[Opening Records for this task section]

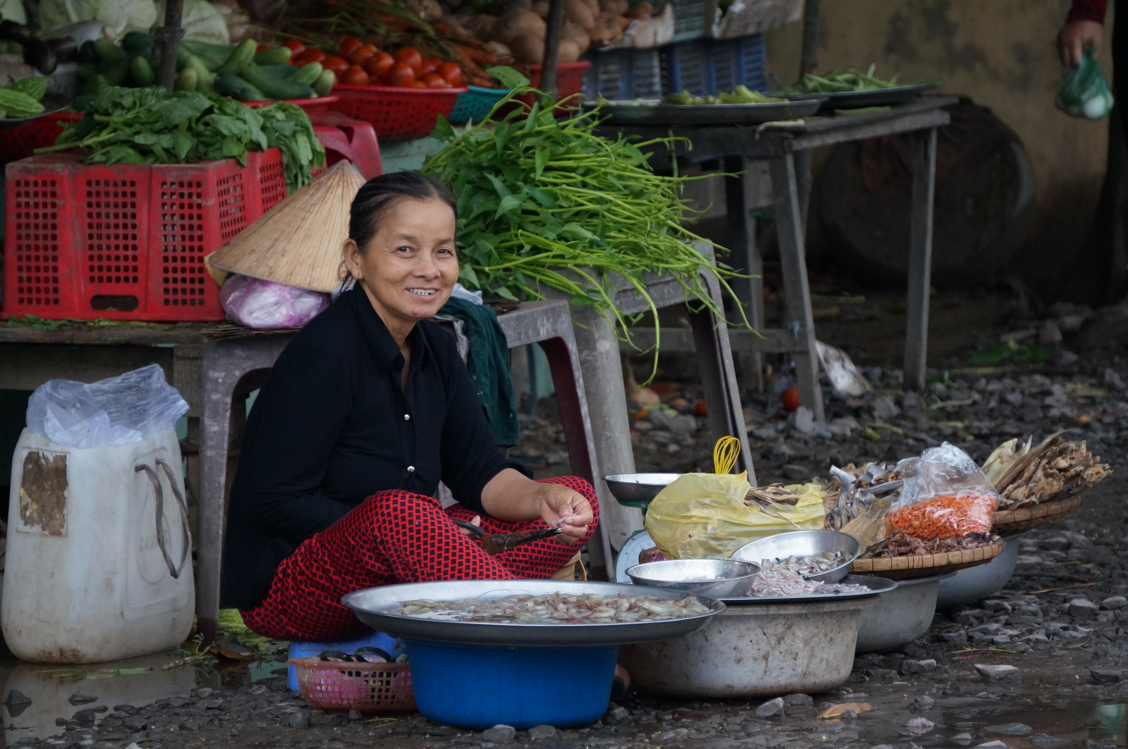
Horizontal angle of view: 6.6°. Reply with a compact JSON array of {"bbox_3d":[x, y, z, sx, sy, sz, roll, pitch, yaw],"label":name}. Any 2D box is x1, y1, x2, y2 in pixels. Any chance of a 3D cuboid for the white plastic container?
[{"bbox_3d":[-0.683,0.243,14.320,0.230,0.335,0.225,3,6,32],"label":"white plastic container"}]

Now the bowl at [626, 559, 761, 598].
[{"bbox_3d":[0.187,0.295,14.100,0.194,0.043,0.194,0,5,0],"label":"bowl"}]

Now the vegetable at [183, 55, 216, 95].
[{"bbox_3d":[-0.567,-0.465,15.350,0.037,0.115,0.037,-5,-35,-46],"label":"vegetable"}]

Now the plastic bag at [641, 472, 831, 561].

[Closing Records for this task section]

> _Task directions_
Leave the pictures out and output the rest of the data word for word.

> _Result_
Horizontal angle of view: 6.6°. Reply with a compact JSON array of {"bbox_3d":[x, y, z, sx, sy, sz, roll, pitch, yaw],"label":name}. Any 2D box is x1, y1, x2, y2 in pixels. Any chance of a 3D cuboid for the white plastic container?
[{"bbox_3d":[-0.683,0.243,14.320,0.230,0.335,0.225,3,6,32],"label":"white plastic container"}]

Now the bowl at [626, 559, 761, 598].
[{"bbox_3d":[0.187,0.295,14.100,0.194,0.043,0.194,0,5,0],"label":"bowl"}]

Now the vegetable at [183, 55, 216, 95].
[{"bbox_3d":[-0.567,-0.465,15.350,0.037,0.115,0.037,-5,-35,-46],"label":"vegetable"}]

Now the plastic bag at [641, 472, 831, 561].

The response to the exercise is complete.